Your assignment:
Leaving out the pictures, return word for word the stretch of entries below from the line holding "planten. Dit was" through the line holding "Profesional".

Data listing:

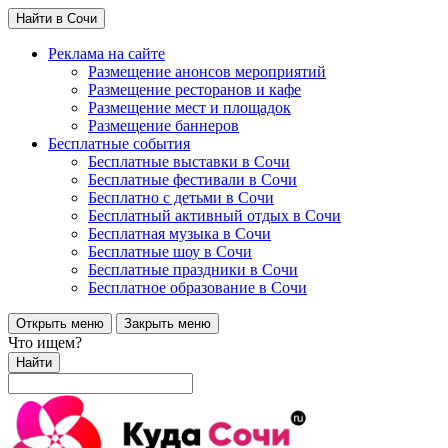
Найти в Сочи
Реклама на сайте
Размещение анонсов мероприятий
Размещение ресторанов и кафе
Размещение мест и площадок
Размещение баннеров
Бесплатные события
Бесплатные выставки в Сочи
Бесплатные фестивали в Сочи
Бесплатно с детьми в Сочи
Бесплатный активный отдых в Сочи
Бесплатная музыка в Сочи
Бесплатные шоу в Сочи
Бесплатные праздники в Сочи
Бесплатное образование в Сочи
Открыть меню
Закрыть меню
Что ищем?
Найти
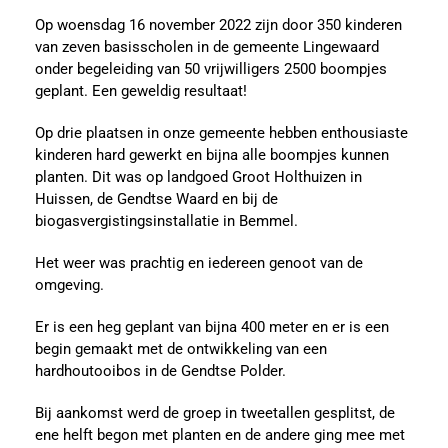
Op woensdag 16 november 2022 zijn door 350 kinderen
van zeven basisscholen in de gemeente Lingewaard
onder begeleiding van 50 vrijwilligers 2500 boompjes
geplant. Een geweldig resultaat!
Op drie plaatsen in onze gemeente hebben enthousiaste
kinderen hard gewerkt en bijna alle boompjes kunnen
planten. Dit was op landgoed Groot Holthuizen in
Huissen, de Gendtse Waard en bij de
biogasvergistingsinstallatie in Bemmel.
Het weer was prachtig en iedereen genoot van de
omgeving.
Er is een heg geplant van bijna 400 meter en er is een
begin gemaakt met de ontwikkeling van een
hardhoutooibos in de Gendtse Polder.
Bij aankomst werd de groep in tweetallen gesplitst, de
ene helft begon met planten en de andere ging mee met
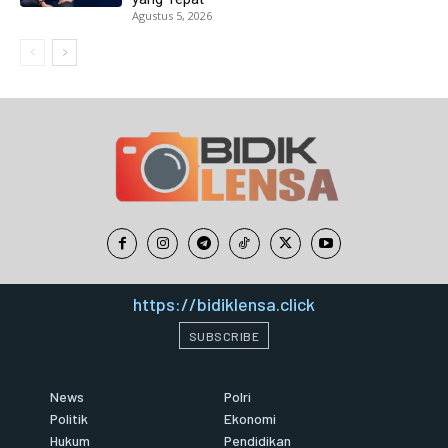
Agustus 5, 2026
https://bidiklensa.click
SUBSCRIBE
News
Polri
Politik
Ekonomi
Hukum
Pendidikan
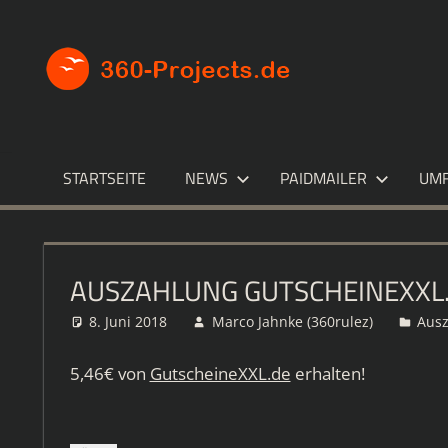
Zum
Inhalt
360-
Die
springen
besten
PROJECT
Paid4-
Seiten
im
STARTSEITE
NEWS
PAIDMAILER
UM
Netz
AUSZAHLUNG GUTSCHEINEXXL
8. Juni 2018
Marco Jahnke (360rulez)
Aus
5,46€ von
GutscheineXXL.de
erhalten!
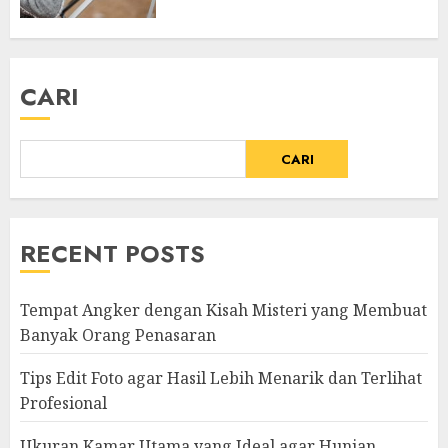
CARI
CARI
RECENT POSTS
Tempat Angker dengan Kisah Misteri yang Membuat
Banyak Orang Penasaran
Tips Edit Foto agar Hasil Lebih Menarik dan Terlihat
Profesional
Ukuran Kamar Utama yang Ideal agar Hunian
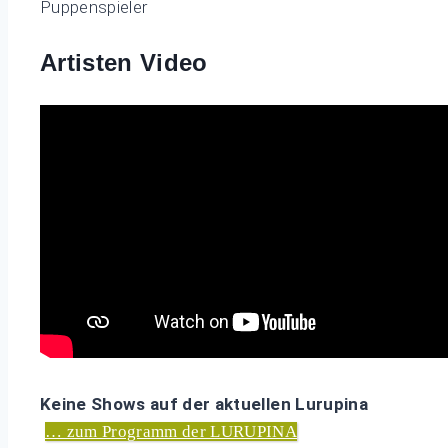
Puppenspieler
Artisten Video
Keine Shows auf der aktuellen Lurupina
… zum Programm der LURUPINA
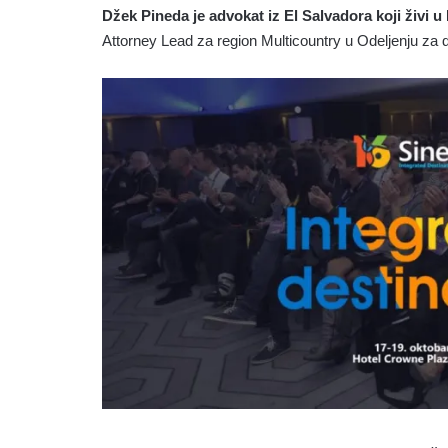
Džek Pineda je advokat iz El Salvadora koji živi u 
Attorney Lead za region Multicountry u Odeljenju za d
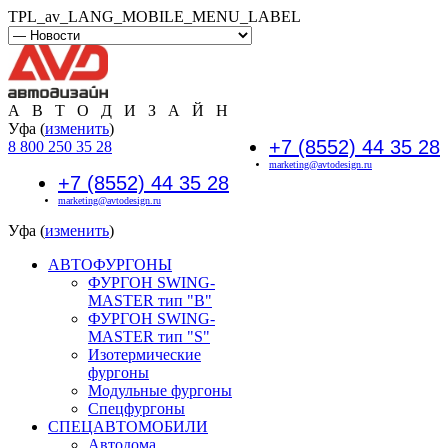
TPL_av_LANG_MOBILE_MENU_LABEL
А В Т О Д И З А Й Н
Уфа (
изменить
)
+7 (8552) 44 35 28
8 800 250 35 28
marketing@avtodesign.ru
+7 (8552) 44 35 28
marketing@avtodesign.ru
Уфа (
изменить
)
АВТОФУРГОНЫ
ФУРГОН SWING-
MASTER тип "B"
ФУРГОН SWING-
MASTER тип "S"
Изотермические
фургоны
Модульные фургоны
Спецфургоны
СПЕЦАВТОМОБИЛИ
Автодома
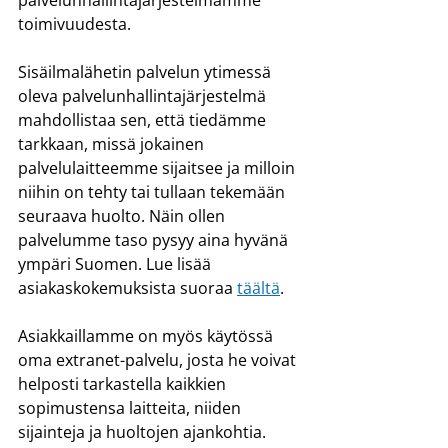
palvelunhallintajärjestelmämme 
toimivuudesta.
Sisäilmalähetin palvelun ytimessä 
oleva palvelunhallintajärjestelmä 
mahdollistaa sen, että tiedämme 
tarkkaan, missä jokainen 
palvelulaitteemme sijaitsee ja milloin 
niihin on tehty tai tullaan tekemään 
seuraava huolto. Näin ollen 
palvelumme taso pysyy aina hyvänä 
ympäri Suomen. Lue lisää 
asiakaskokemuksista suoraa 
täältä
.
Asiakkaillamme on myös käytössä 
oma extranet-palvelu, josta he voivat 
helposti tarkastella kaikkien 
sopimustensa laitteita, niiden 
sijainteja ja huoltojen ajankohtia. 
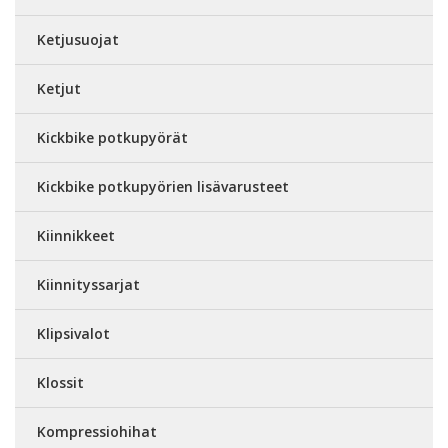
Ketjusuojat
Ketjut
Kickbike potkupyörät
Kickbike potkupyörien lisävarusteet
Kiinnikkeet
Kiinnityssarjat
Klipsivalot
Klossit
Kompressiohihat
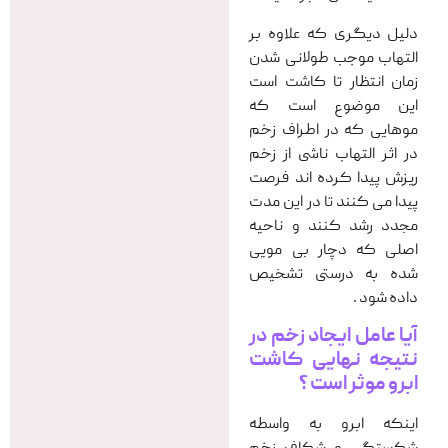
دلیل دیگری که علاوه بر
التهاب موجب طولانی شدن
زمان انتظار تا کاشت است
این موضوع است که
موهایی که در اطراف زخم
در اثر التهاب ناشی از زخم
ریزش پیدا کرده اند فرصت
پیدا می کنند تا در این مدت
مجدد رشد کنند و ناحیه
اصلی که دچار بی مویی
شده به درستی تشخیص
داده شود .
آیا عامل ایجاد زخم در
نتیجه نهایی کاشت
ابرو موثر است ؟
اینکه ابرو به واسطه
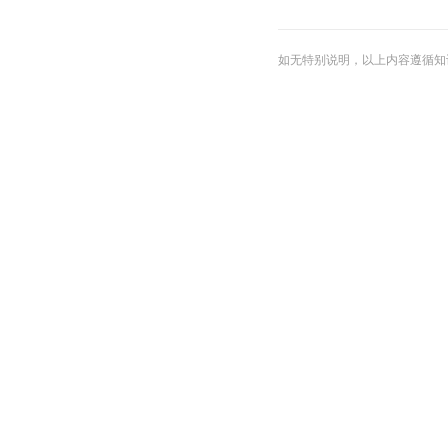
如无特别说明，以上内容遵循知识共享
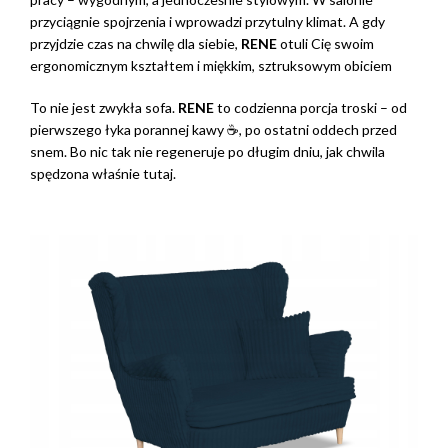
przyciągnie spojrzenia i wprowadzi przytulny klimat. A gdy
przyjdzie czas na chwilę dla siebie,
RENE
otuli Cię swoim
ergonomicznym kształtem i miękkim, sztruksowym obiciem
To nie jest zwykła sofa.
RENE
to codzienna porcja troski – od
pierwszego łyka porannej kawy ☕, po ostatni oddech przed
snem. Bo nic tak nie regeneruje po długim dniu, jak chwila
spędzona właśnie tutaj.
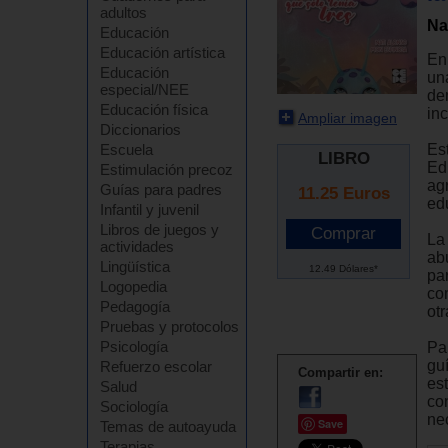
adultos
Na
Educación
Educación artística
En
Educación
una
especial/NEE
de
Educación física
inc
Ampliar imagen
Diccionarios
Es
Escuela
LIBRO
Edu
Estimulación precoz
ag
Guías para padres
11.25
Euros
ed
Infantil y juvenil
Libros de juegos y
La
actividades
ab
Lingüística
12.49 Dólares*
pa
Logopedia
co
Pedagogía
ot
Pruebas y protocolos
Psicología
Pa
gu
Refuerzo escolar
Compartir en:
es
Salud
co
Sociología
ne
Save
Temas de autoayuda
Terapias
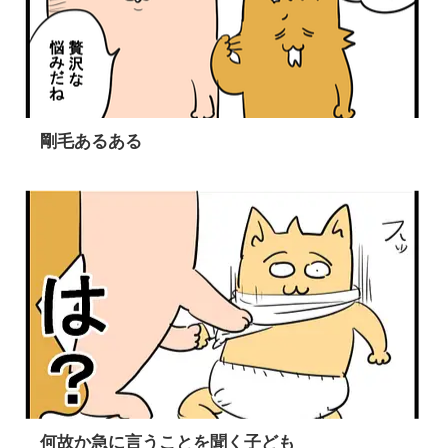
剛毛あるある
何故か急に言うことを聞く子ども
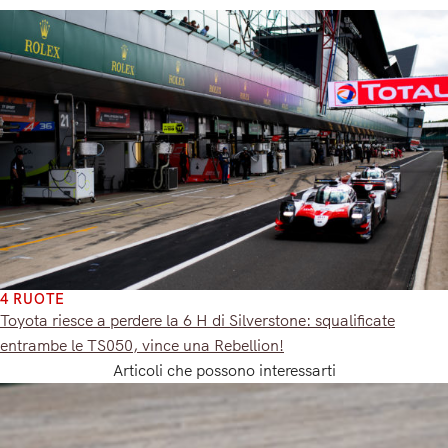
4 RUOTE
Toyota riesce a perdere la 6 H di Silverstone: squalificate
entrambe le TS050, vince una Rebellion!
Articoli che possono interessarti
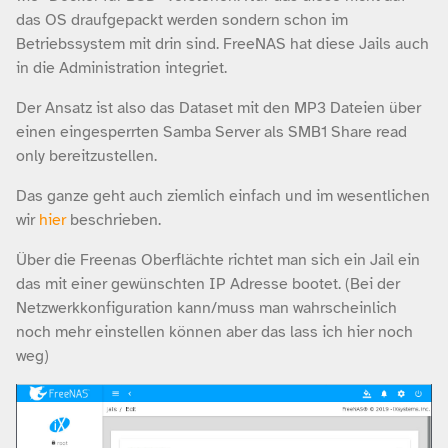
das OS draufgepackt werden sondern schon im
Betriebssystem mit drin sind. FreeNAS hat diese Jails auch
in die Administration integriet.
Der Ansatz ist also das Dataset mit den MP3 Dateien über
einen eingesperrten Samba Server als SMB1 Share read
only bereitzustellen.
Das ganze geht auch ziemlich einfach und im wesentlichen
wir
hier
beschrieben.
Über die Freenas Oberflächte richtet man sich ein Jail ein
das mit einer gewünschten IP Adresse bootet. (Bei der
Netzwerkkonfiguration kann/muss man wahrscheinlich
noch mehr einstellen können aber das lass ich hier noch
weg)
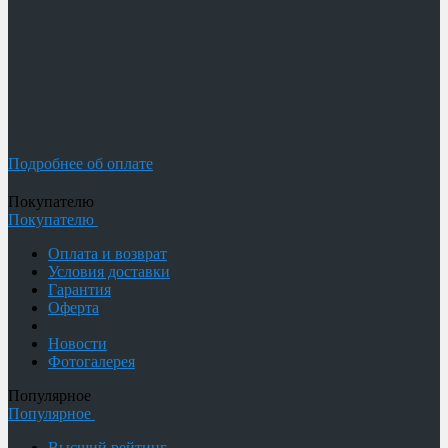
Подробнее об оплате
Покупателю
Покупателю
Оплата и возврат
Условия доставки
Гарантия
Оферта
Новости
Фотогалерея
Популярное
Популярное
Высший рейтинг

Exercise response:
planten. Dit was op landgoed Groot Holthuizen in
Huissen, de Gendtse Waard en bij de
biogasvergistingsinstallatie in Bemmel.
Het weer was prachtig en iedereen genoot van de
omgeving.
Er is een heg geplant van bijna 400 meter en er is een
begin gemaakt met de ontwikkeling van een
hardhoutooibos in de Gendtse Polder.
Bij aankomst werd de groep in tweetallen gesplitst, de
ene helft begon met planten en de andere ging mee met
Agustus 5, 2026
https://bidiklensa.click
SUBSCRIBE
News
Polri
Politik
Ekonomi
Hukum
Pendidikan
Zum
Inhalt
360-
Die
springen
besten
PROJECT
Paid4-
Seiten
im
STARTSEITE
NEWS
PAIDMAILER
UM
Netz
AUSZAHLUNG GUTSCHEINEXXL
8. Juni 2018
Marco Jahnke (360rulez)
Aus
5,46€ von
GutscheineXXL.de
erhalten!
CARI
CARI
RECENT POSTS
Tempat Angker dengan Kisah Misteri yang Membuat
Banyak Orang Penasaran
Tips Edit Foto agar Hasil Lebih Menarik dan Terlihat
Profesional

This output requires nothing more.